The Court finds that there can be no such dispute. Plaintiff's complaint alleges that she "received the "Right to Sue" letter...from the U.S. Department of Justice, and is now invoking the right to sue, in the said time allotted per the notification" in the July 7, 2013 letter. Doc. No. 1-2 at 3. A reasonable inference from this allegation is that Plaintiff understood the "right to sue" notice to apply not only to her Charge against the City of Albuquerque but also to her Charge against Defendant. But that inference cannot support a further (necessary) inference that Defendant's mistaken understanding was caused by active deception and not mere "garden variety" negligence. Irwin v. Dept. of Veterans Affairs, 498 U.S. 89, 96 (1990). Without more, there cannot be any justification for equitably tolling the statute of limitations.

This conclusion is bolstered by evidence that Plaintiff was aware that the two Charges were given separate procedural treatment by the EEOC: Plaintiff's complaint identifies the two separate Charges, see Doc. No. 1-2 at 2 ¶ 11, and the "right to sue" notice Plaintiff attached to the complaint refers to the City of Albuquerque, not ATA Services. See Doc. No. 1-2 at 13. In other words, there are no plausible facts in Plaintiff's complaint or the record (scant as it is) that would allow the Court to infer that Plaintiff was deceived into waiting to file suit against ATA Services until the Department of Justice notified her of her right to sue the City of Albuquerque.
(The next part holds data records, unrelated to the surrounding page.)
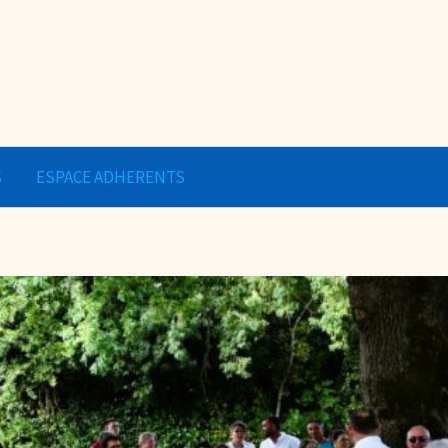
S
ESPACE ADHERENTS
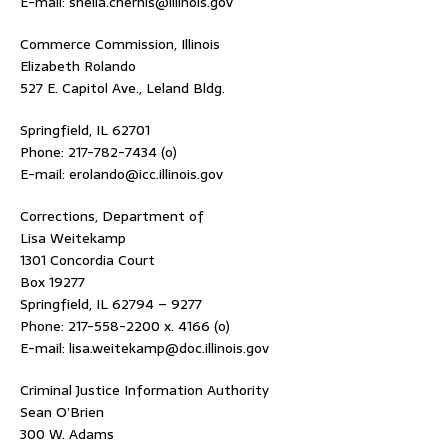
E-mail: sheila.chernis@illinois.gov
Commerce Commission, Illinois
Elizabeth Rolando
527 E. Capitol Ave., Leland Bldg.
Springfield, IL 62701
Phone: 217-782-7434 (o)
E-mail: erolando@icc.illinois.gov
Corrections, Department of
Lisa Weitekamp
1301 Concordia Court
Box 19277
Springfield, IL 62794 – 9277
Phone: 217-558-2200 x. 4166 (o)
E-mail: lisa.weitekamp@doc.illinois.gov
Criminal Justice Information Authority
Sean O’Brien
300 W. Adams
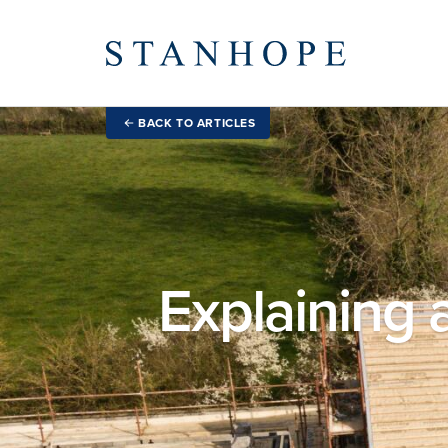
BACK TO ARTICLES
Explaining a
True, it is strange that Plaintiff's two complaints, which arose from a common transaction, were given separate treatment and opposite determinations (the EEOC found evidence of probable discrimination in the Charge against the City, but no probable discrimination with respect to the Charge against Defendant). But this unusual fact alone does not give rise to an inference or genuine dispute that Plaintiff was deceived into missing the 90-day statute of limitations. The Complaint itself and the facts in the record all indicate that Plaintiff knew that the Charge against ATA Services was for all intents and purposes separate from the Charge against the City of Albuquerque. Plaintiff filed two separate Charges, received two separate "right to sue" letters, and filed two separate state court lawsuits. Plaintiff's state court lawsuit against the City of Albuquerque is to all outward appearances still alive and well, and this Memorandum Opinion and Order does not pass on the merits of Plaintiff's claims against the City of Albuquerque. But because Plaintiff did not file suit against ATA Services within ninety days of receiving her "right to sue" notice from the EEOC, this lawsuit must be dismissed.

CONCLUSION

IT IS ORDERED THAT Defendant's Motion to Dismiss (Doc. No. 4) is GRANTED.

FootNotes


1. Also, the Motion to Dismiss does not contain a "recitation of a good-faith request for concurrence" from the opposite party as required by this District's Local Rules. See D.N.M.LR-Civ. 7.1(a).